Instruction:
An exact transcription is needed, starting at the line containing "09:00, Chewing gum: 85 -> 84" and running through the last line of the records, with every picture left out.

Records drawn from a dataset:
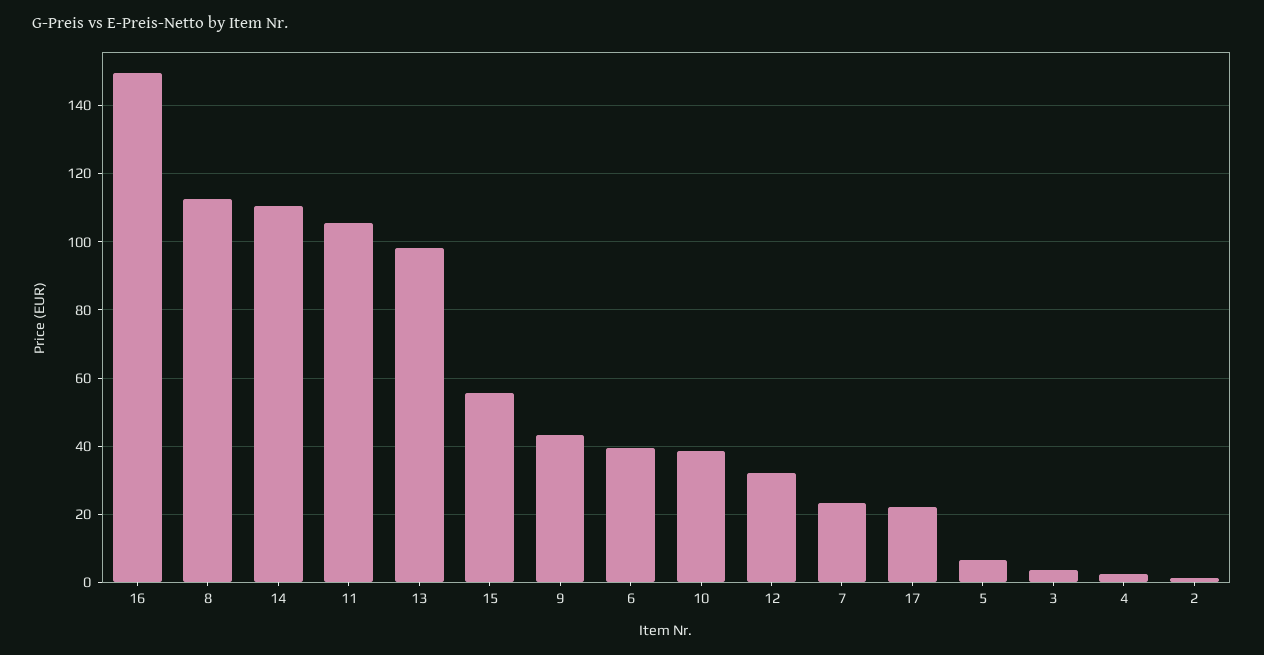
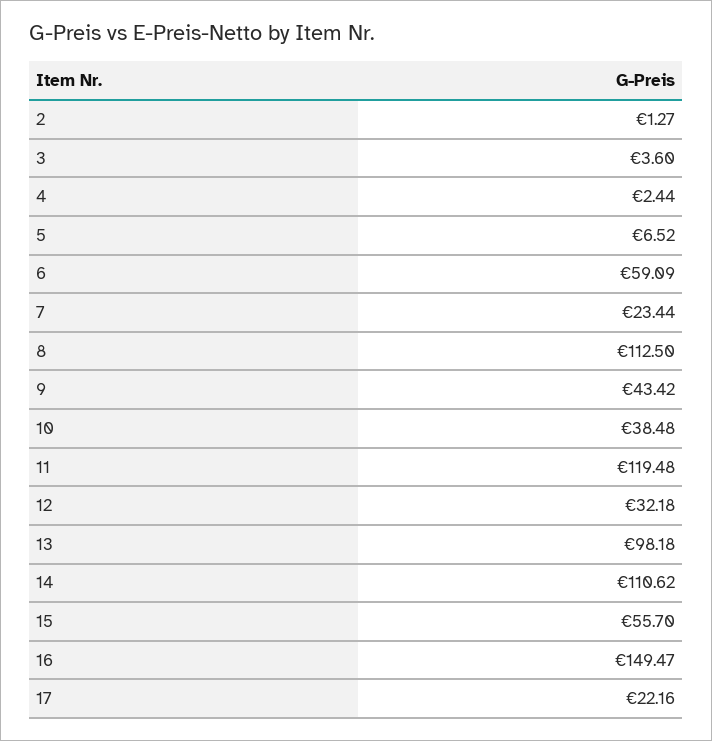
11: 106 -> 119.48
6: 40 -> 59.09

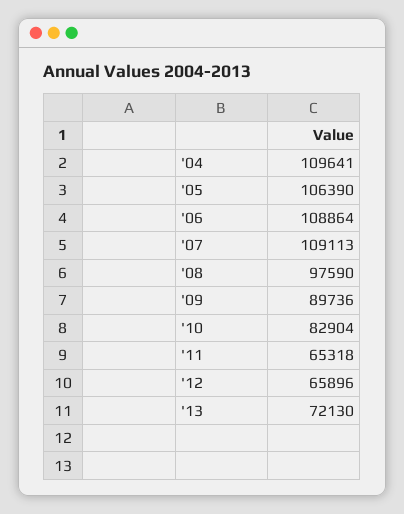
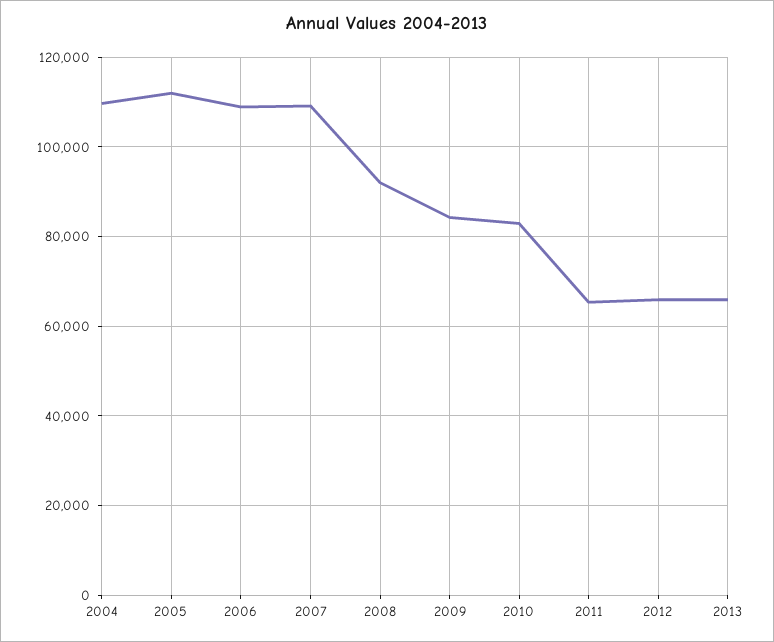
'05: 106390 -> 112000
'08: 97590 -> 92000
'09: 89736 -> 84000
'13: 72130 -> 66000

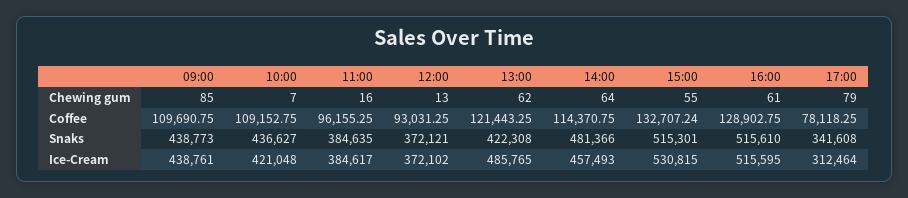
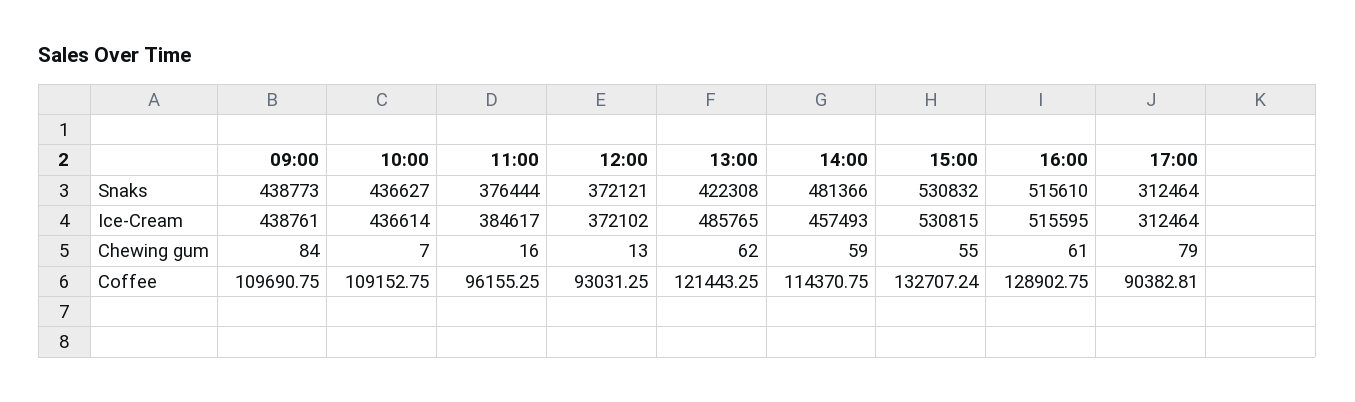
09:00, Chewing gum: 85 -> 84
14:00, Chewing gum: 64 -> 59
17:00, Coffee: 78118.25 -> 90382.81
11:00, Snaks: 384635 -> 376444
15:00, Snaks: 515301 -> 530832
17:00, Snaks: 341608 -> 312464
10:00, Ice-Cream: 421048 -> 436614

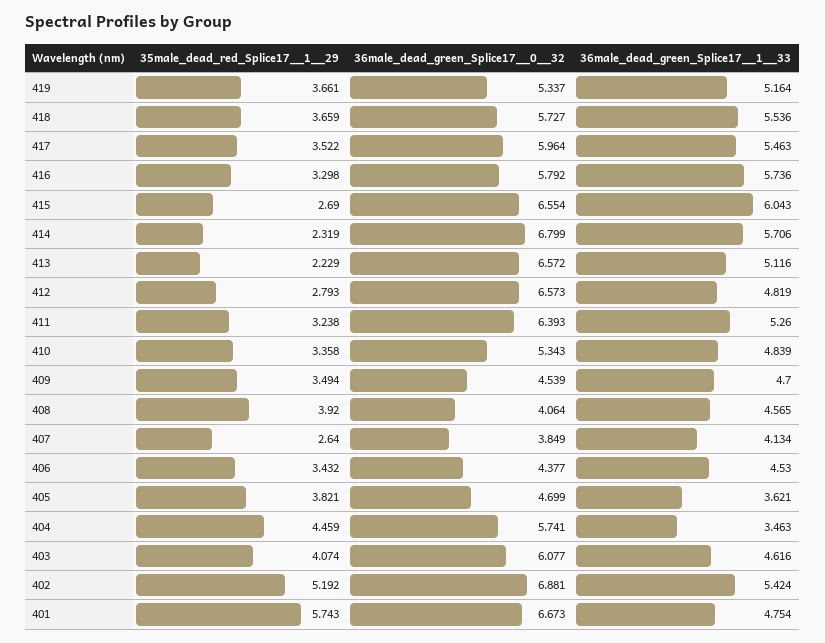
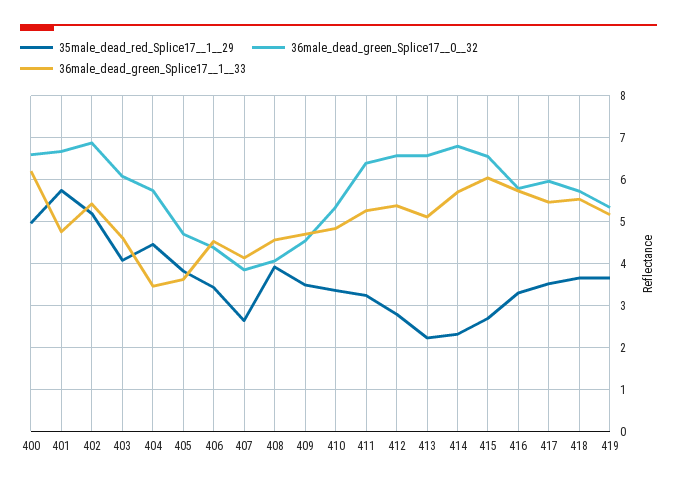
36male_dead_green_Splice17__1__33, 412: 4.819 -> 5.4
35male_dead_red_Splice17__1__29, 400: none -> 5
36male_dead_green_Splice17__0__32, 400: none -> 6.6
36male_dead_green_Splice17__1__33, 400: none -> 6.2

Task solution:
09:00, Chewing gum: 85 -> 84
14:00, Chewing gum: 64 -> 59
17:00, Coffee: 78118.25 -> 90382.81
11:00, Snaks: 384635 -> 376444
15:00, Snaks: 515301 -> 530832
17:00, Snaks: 341608 -> 312464
10:00, Ice-Cream: 421048 -> 436614

36male_dead_green_Splice17__1__33, 412: 4.819 -> 5.4
35male_dead_red_Splice17__1__29, 400: none -> 5
36male_dead_green_Splice17__0__32, 400: none -> 6.6
36male_dead_green_Splice17__1__33, 400: none -> 6.2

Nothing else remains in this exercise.